Uli Stelike's Taeguk Warriors have made fortress football their trademark at this tournament. South Korea have yet to concede a goal in the competition. That record of five clean sheets over 480 minutes of football, which included a 1-0 win over Australia, has been their ticket to the decider.
Contrast that with the Socceroos' path to the final which has been built on an avalanche of goals. Ange Postecoglou's team are the tournament's highest scorers having netted 12 times in their five games. Their chronic dependence on veteran forward Tim Cahill to provide the crucial finish has also diminished with 10 different Socceroos having scored in their run to the final.
The caveat to all of that? No one in green and gold was able to find the back of the net against South Korea.
It's an exquisite equation, one that will divide football fans and reflect their own philosophy on the game. Is it enough to be the optimist and trust that you'll simply score more than your opponent? Or does pragmatism win the day in the belief that as long as you don't concede you can't lose, and that's all that matters?
Certainly, there is no mystery surrounding how both teams will approach the game. Postecoglou has clearly stated he has made his game plan a reflection of the national sporting character.
"Australians want their sporting teams to be aggressive and pro-active, to take the game to their opponents."
True to that creed, that's exactly what his Socceroos have done since he assumed the role as head coach at the end of 2013. Whilst his team is still a work in progress, Postecoglou is fully aware of what a precious opportunity this final is for Australian football.
"We haven't won anything in the men's game yet. And this gives us an opportunity to achieve something."
If they are to claim Asian football's greatest prize they will need to run harder for longer and be sharper and smarter than they were against South Korea in Brisbane.
Stielke's team have enjoyed a remarkable renaissance of their own.
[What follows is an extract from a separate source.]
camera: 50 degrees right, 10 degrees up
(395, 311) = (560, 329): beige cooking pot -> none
South Korea's FIFA World Cup in Brazil last year was a an abject failure, something the German was appointed to rectify quickly -- he has succeeded.
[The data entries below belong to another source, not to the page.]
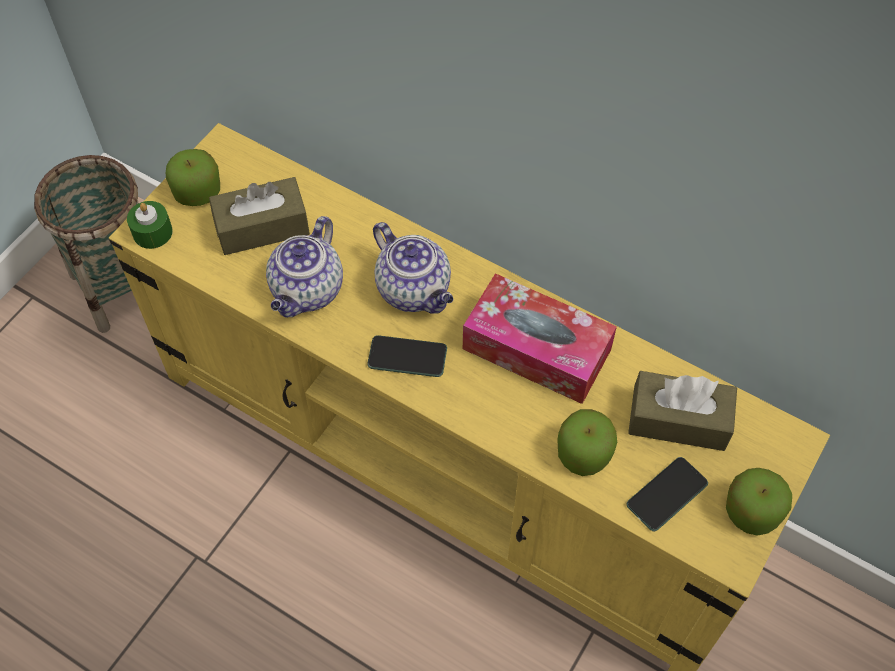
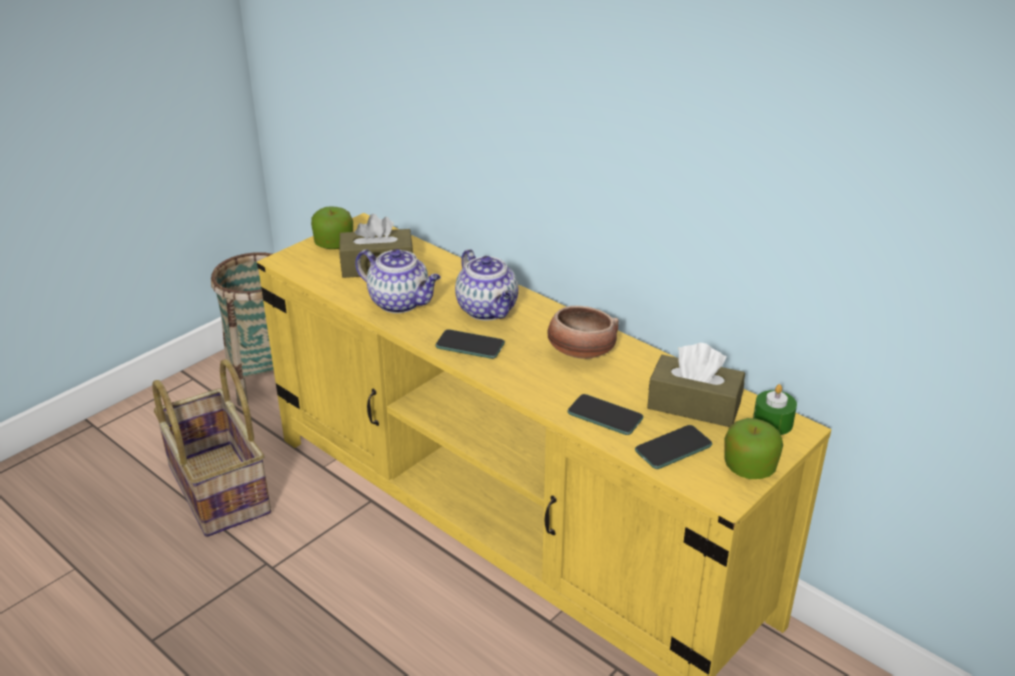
camera: 10 degrees right, 25 degrees down
(111, 462) = (216, 489): none -> basket
(152, 232) = (291, 261): green candle -> green candle (772, 422)
(307, 292) = (401, 302): teapot -> teapot turned 90 degrees counterclockwise
(536, 349) = (580, 352): tissue box -> bowl
(584, 454) = (605, 416): apple -> phone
Stielke has schooled his squad on the traditions of the West German teams he represented with distinction in winning the European Championship in 1980 and being a runner up at the FIFA World Cup in 1982. It's a philosophy that prizes implacable defence.
With his central defensive pairing of Kim Young-gwon and Kwak Tae-hwi he has shut the door on teams who rely on midfield skill and speed to score. For Socceroos Matt Leckie, Roobie Kruse, Massimo Luongo and James Triosi the duo present a massive challenge. All four Aussies have had great moments in the tournament but to win on Saturday night they will need to elevate their game collectively to succeed.
South Korea will profit from any loose and lazy football from Australia's ambitious midfield flyers. Winger Nam-Tae-hee is player who runs from the first whistle until the last with an an insatiable appetite for the ball. His ability to score goals has been proven and, following on from a man of the match performance in the semifinal, he will be bursting with confidence. Similarly, Robbie Kruse's Bayer Leverkusen team mate Son Heung-min has enhanced his reputation at this tournament and will present an ever present danger to the Socceroos defence.
In the middle of the park the battle of the captains will be decisive. Stielke's ace in the pack is his captain Ki Sung-yueng. A natural born leader, the South Korean captain has pace, power and a killer pass in his arsenal. Sung-yueng will get forward and join in attacks but he never shirks his responsibility to his back four. And he's a winner. The way he imposed himself on the contest early in the semifinal against Iraq was compelling.
Socceroos captain Mile Jedinak has had a disrupted tournament but has got back to something like his best in the semi against the Unnited Arab Emirates. He will be fully aware that he will need to negate the creativity and rhythm of a dynamic and mobile South Korean midfield. It shapes as the defining game of his career.
And then there is Tim Cahill. Is there any more to say about the talismanic Australian veteran?
The bigger the show, the higher the stakes, the greater the performance. If this final comes down to one moment of magic then he is surely the man.
This tournament deserves a great final. With both teams burning with a desire to succeed we are sure to get one.